> Problem statement: Retype every line of the material below exactly, leaving out the pictures.

> Information provided:
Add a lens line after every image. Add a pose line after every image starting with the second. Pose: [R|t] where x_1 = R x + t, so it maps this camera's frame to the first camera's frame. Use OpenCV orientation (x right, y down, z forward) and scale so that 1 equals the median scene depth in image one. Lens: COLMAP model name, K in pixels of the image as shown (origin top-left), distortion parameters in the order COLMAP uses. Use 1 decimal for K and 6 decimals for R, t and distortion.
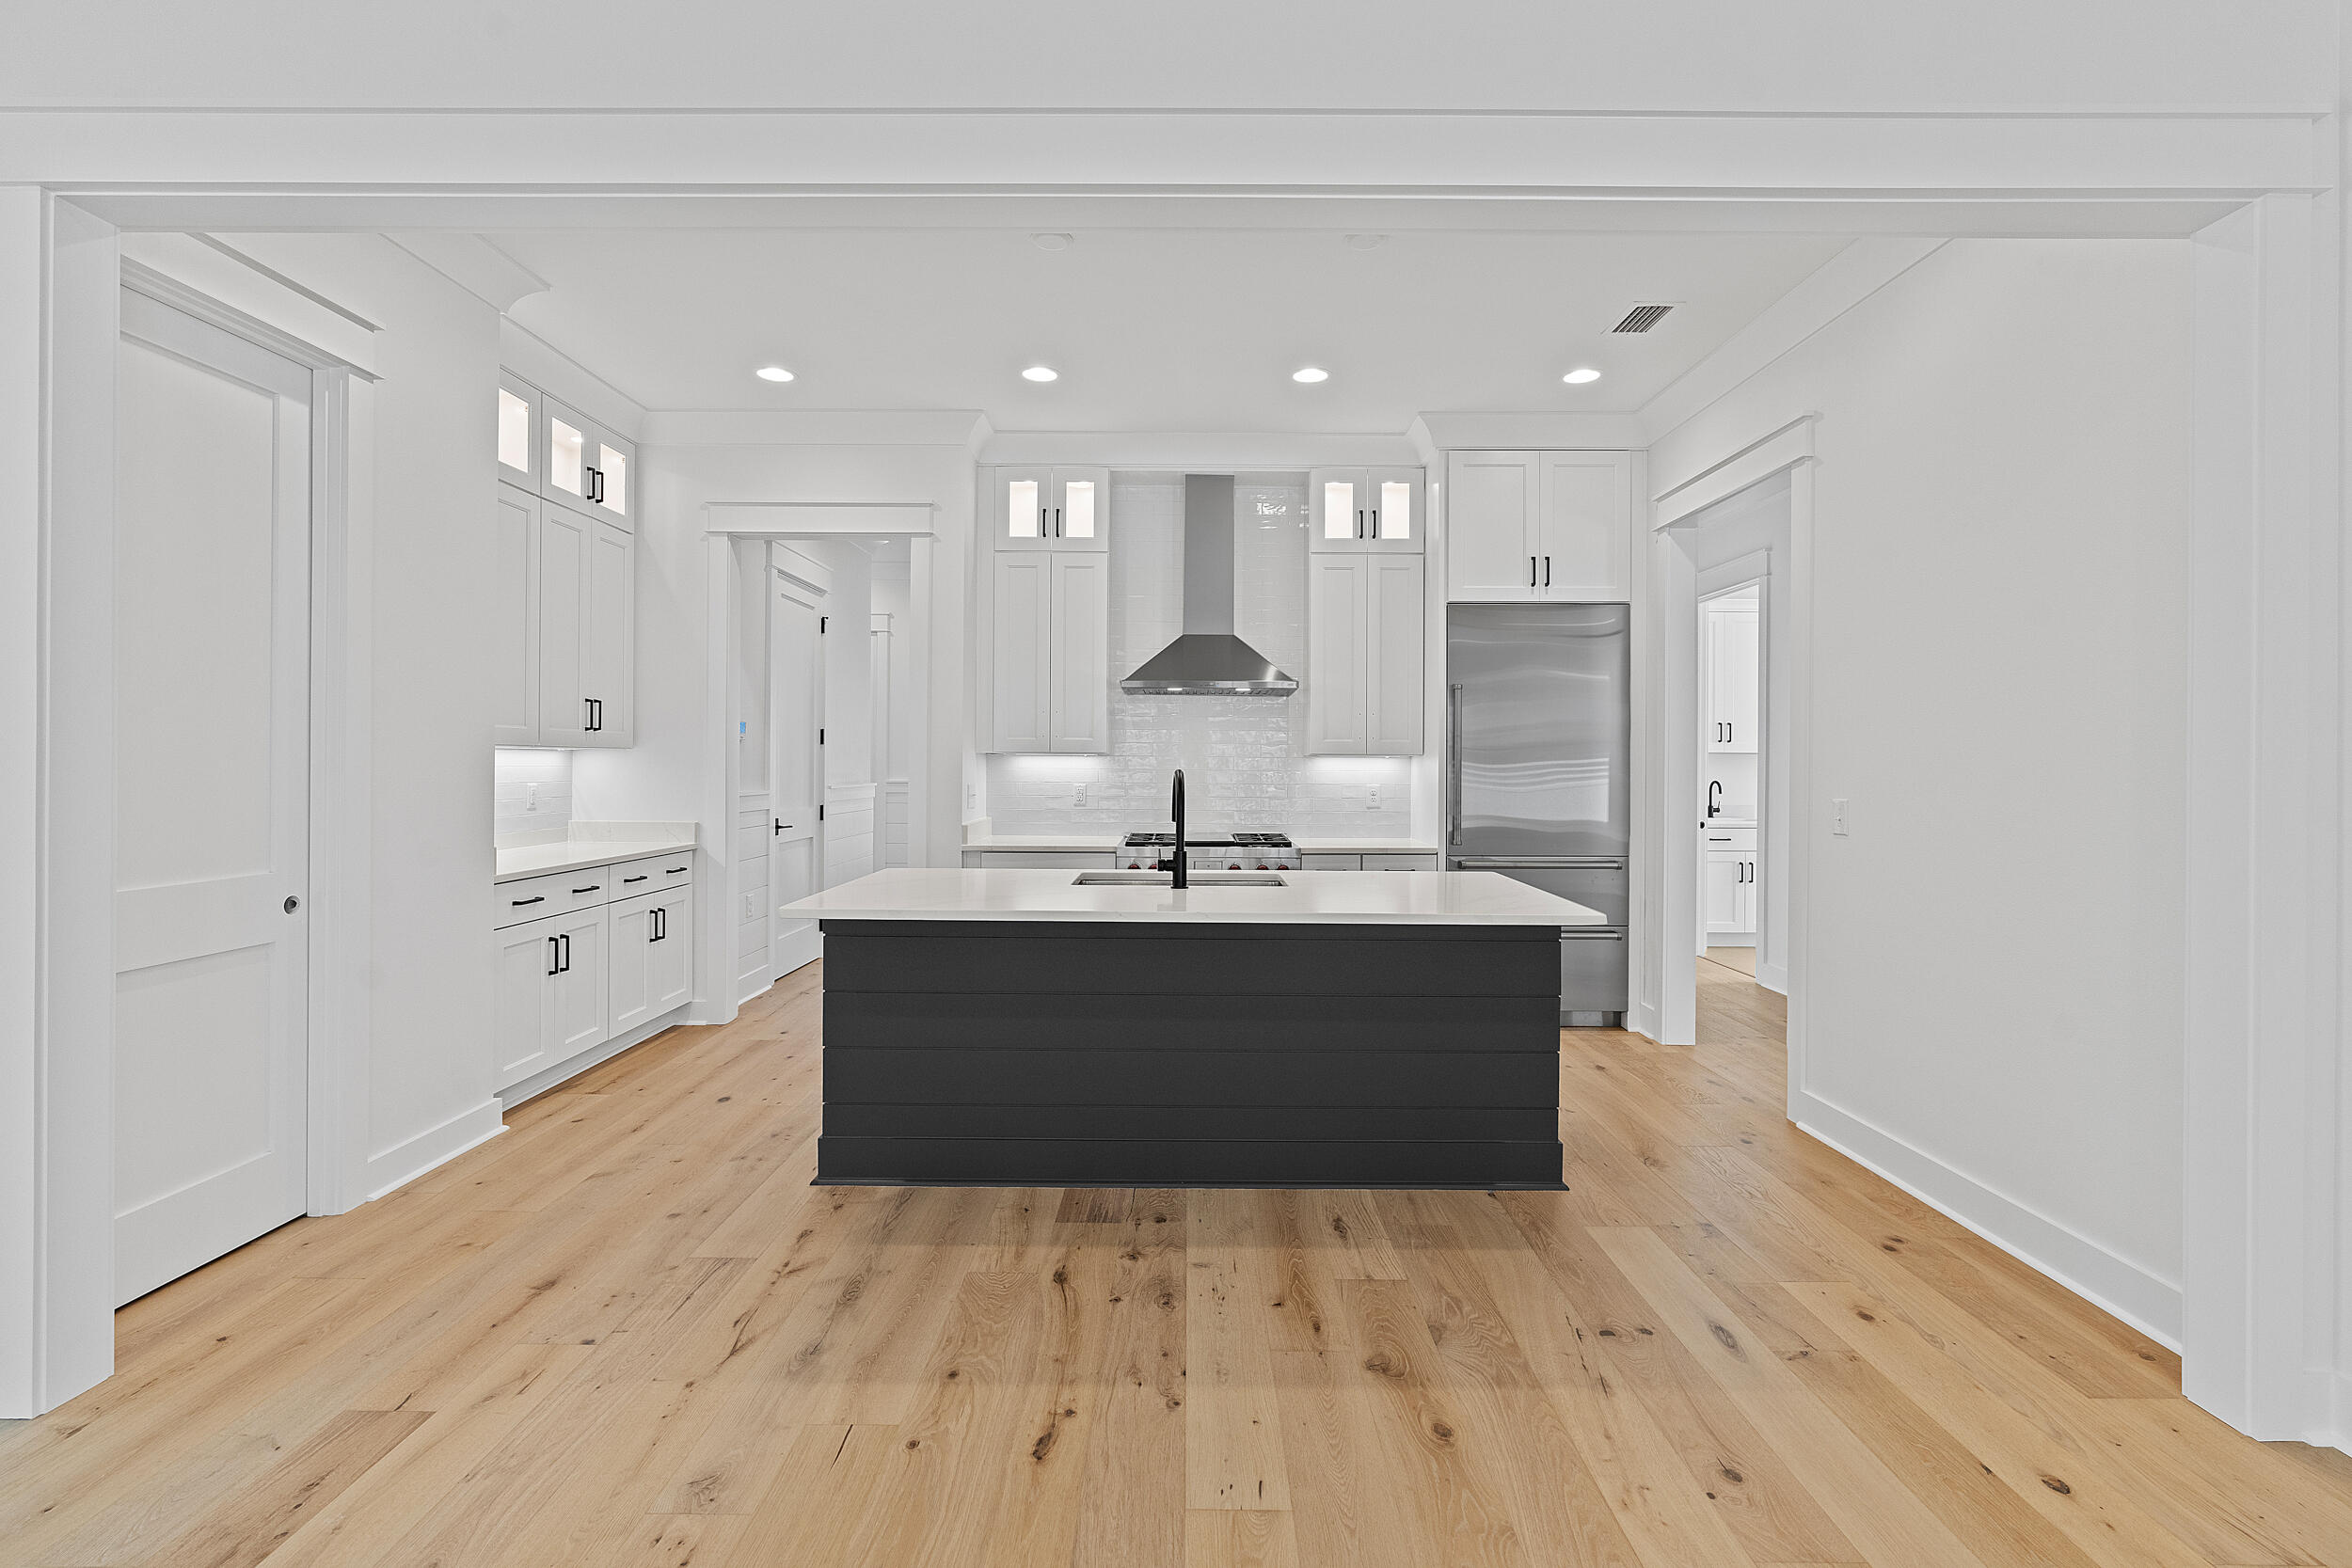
lens RADIAL K [[1050.6, 0, 1179.1], [0, 1050.6, 768.9], [0, 0, 1]] dist [-0.011001, 0.000631]
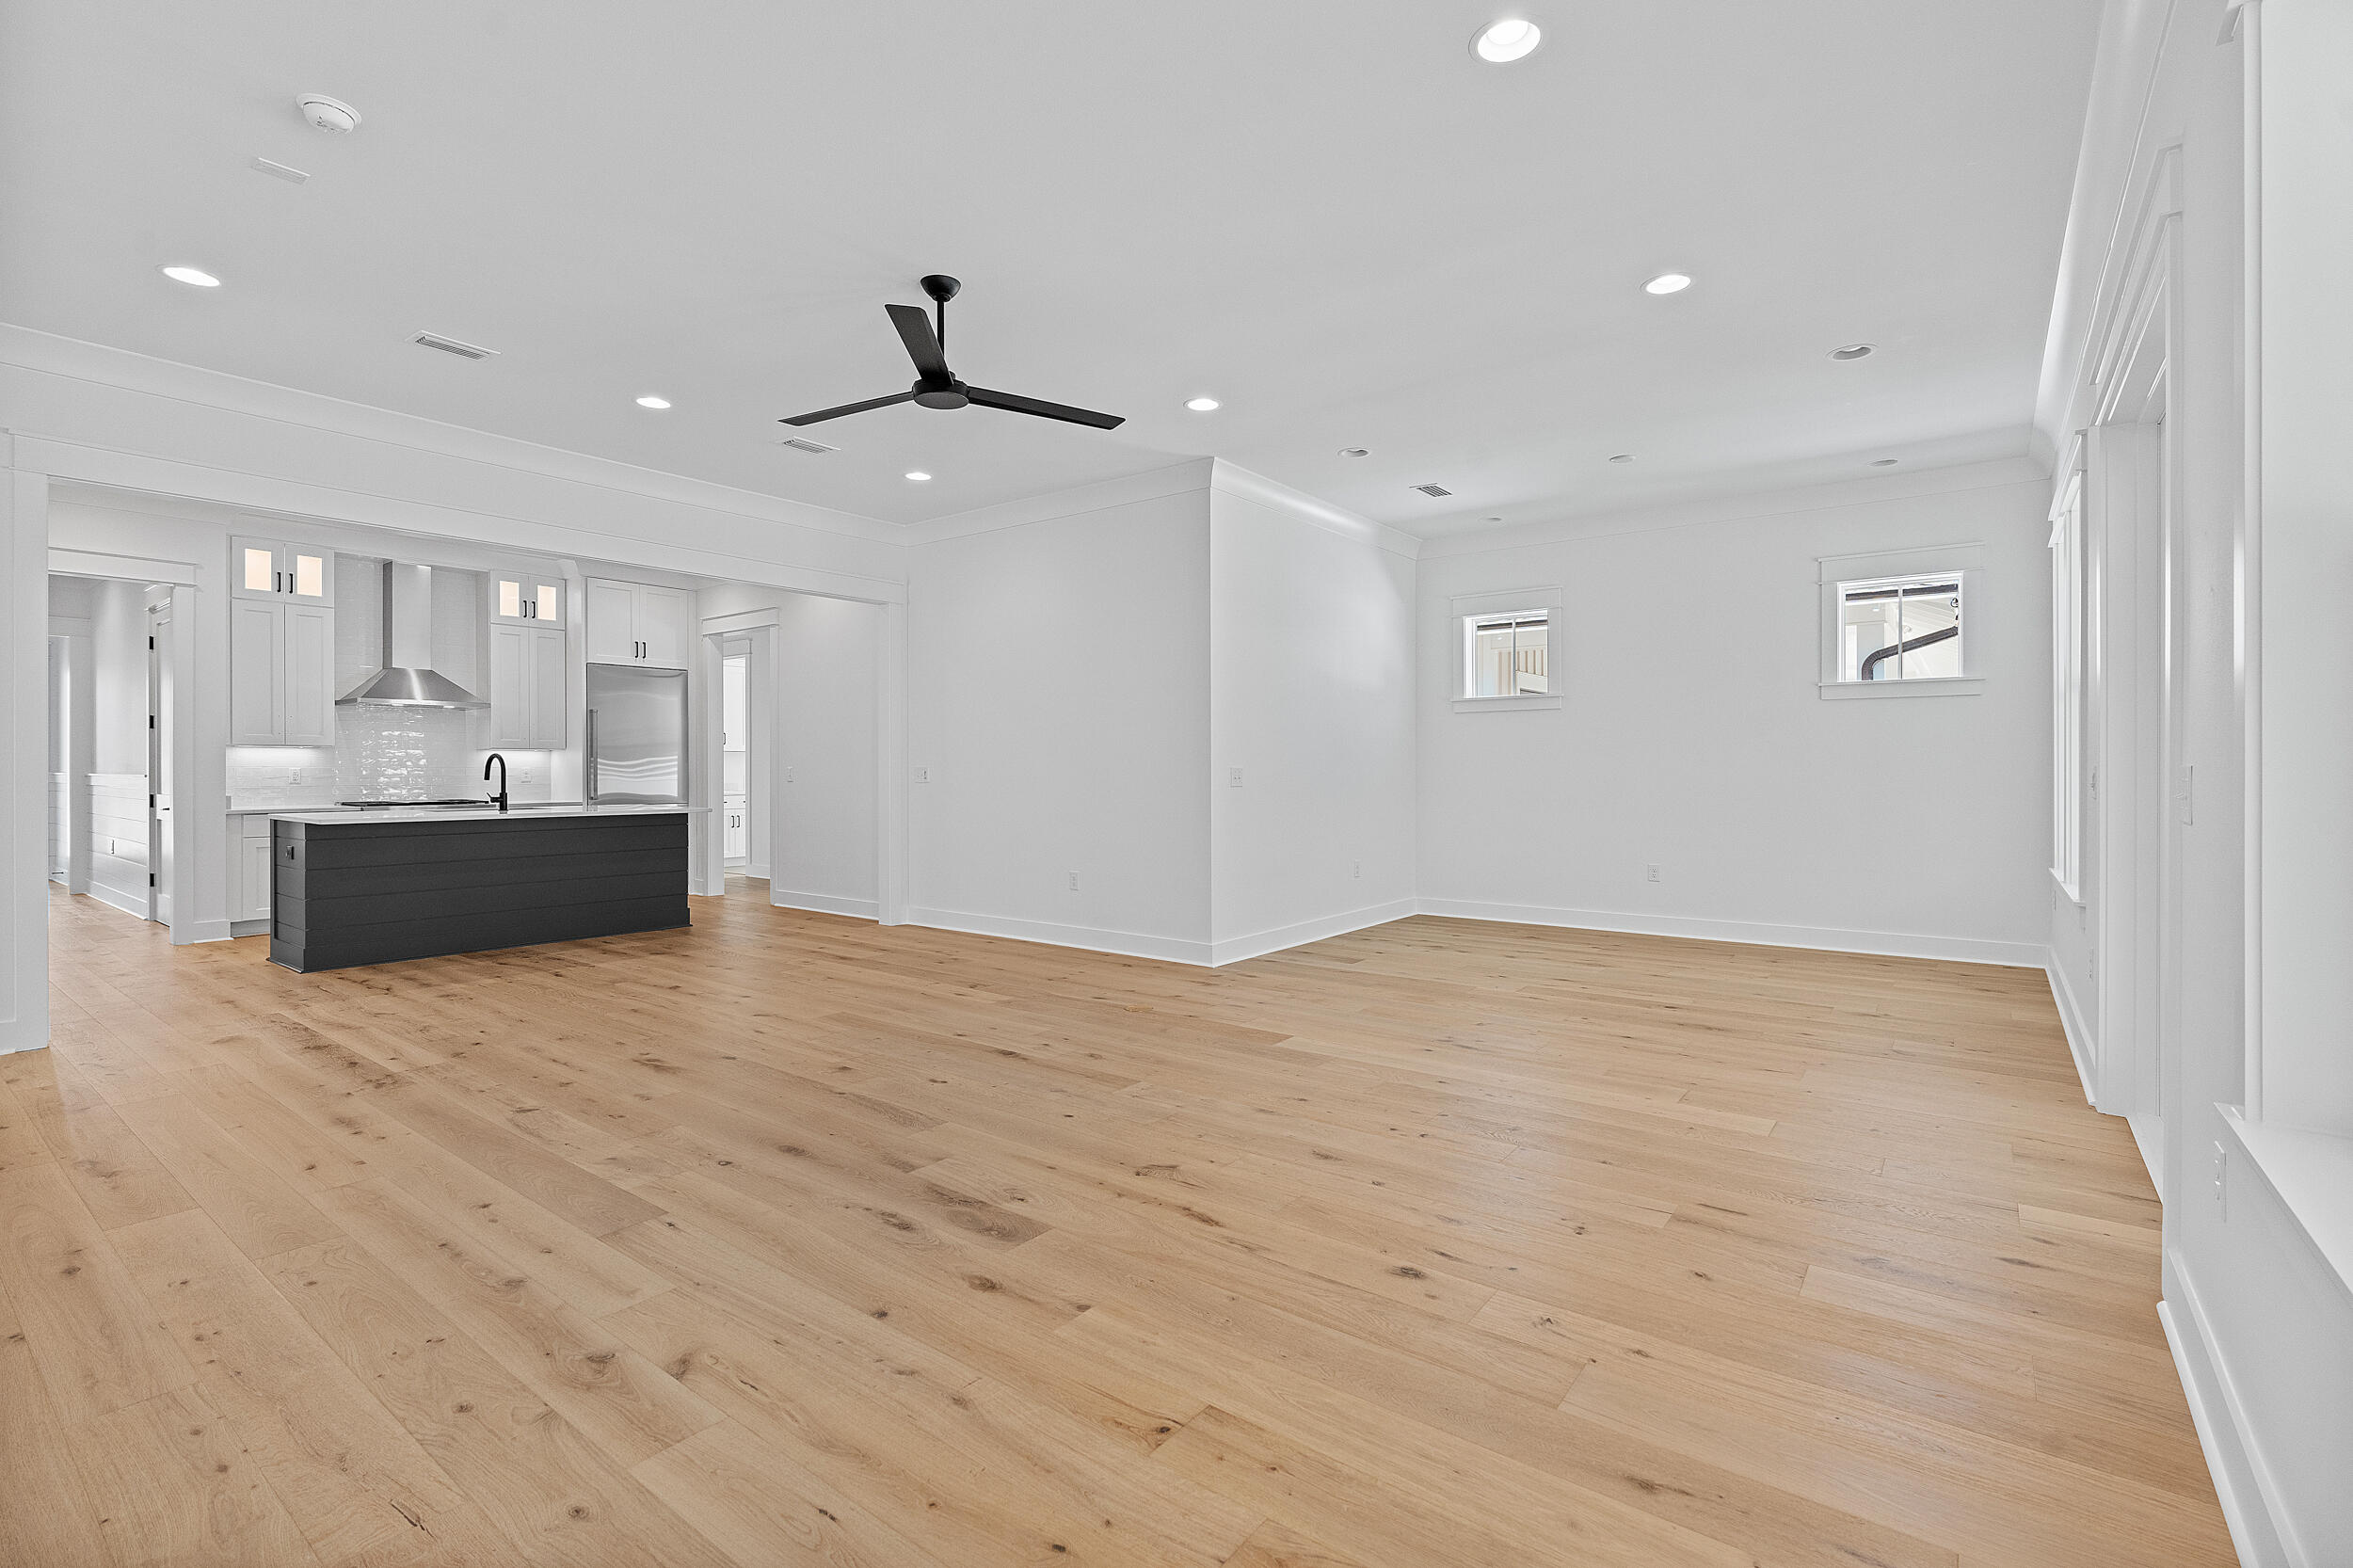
lens RADIAL K [[1051.2, 0, 1179.6], [0, 1051.2, 768.9], [0, 0, 1]] dist [-0.011001, 0.000631]
pose [[0.608986, -0.004144, 0.793170, -0.578859], [0.007568, 0.999971, -0.000587, 0.030483], [-0.793145, 0.006361, 0.609000, -0.934090]]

> Completed exercise:
Add a lens line after every image. Add a pose line after every image starting with the second. Pose: [R|t] where x_1 = R x + t, so it maps this camera's frame to the first camera's frame. Use OpenCV orientation (x right, y down, z forward) and scale so that 1 equals the median scene depth in image one. Lens: COLMAP model name, K in pixels of the image as shown (origin top-left), distortion parameters in the order COLMAP uses. Use 1 decimal for K and 6 decimals for R, t and distortion.
lens RADIAL K [[1050.6, 0, 1179.1], [0, 1050.6, 768.9], [0, 0, 1]] dist [-0.011001, 0.000631]
lens RADIAL K [[1051.2, 0, 1179.6], [0, 1051.2, 768.9], [0, 0, 1]] dist [-0.011001, 0.000631]
pose [[0.608986, -0.004144, 0.793170, -0.578859], [0.007568, 0.999971, -0.000587, 0.030483], [-0.793145, 0.006361, 0.609000, -0.934090]]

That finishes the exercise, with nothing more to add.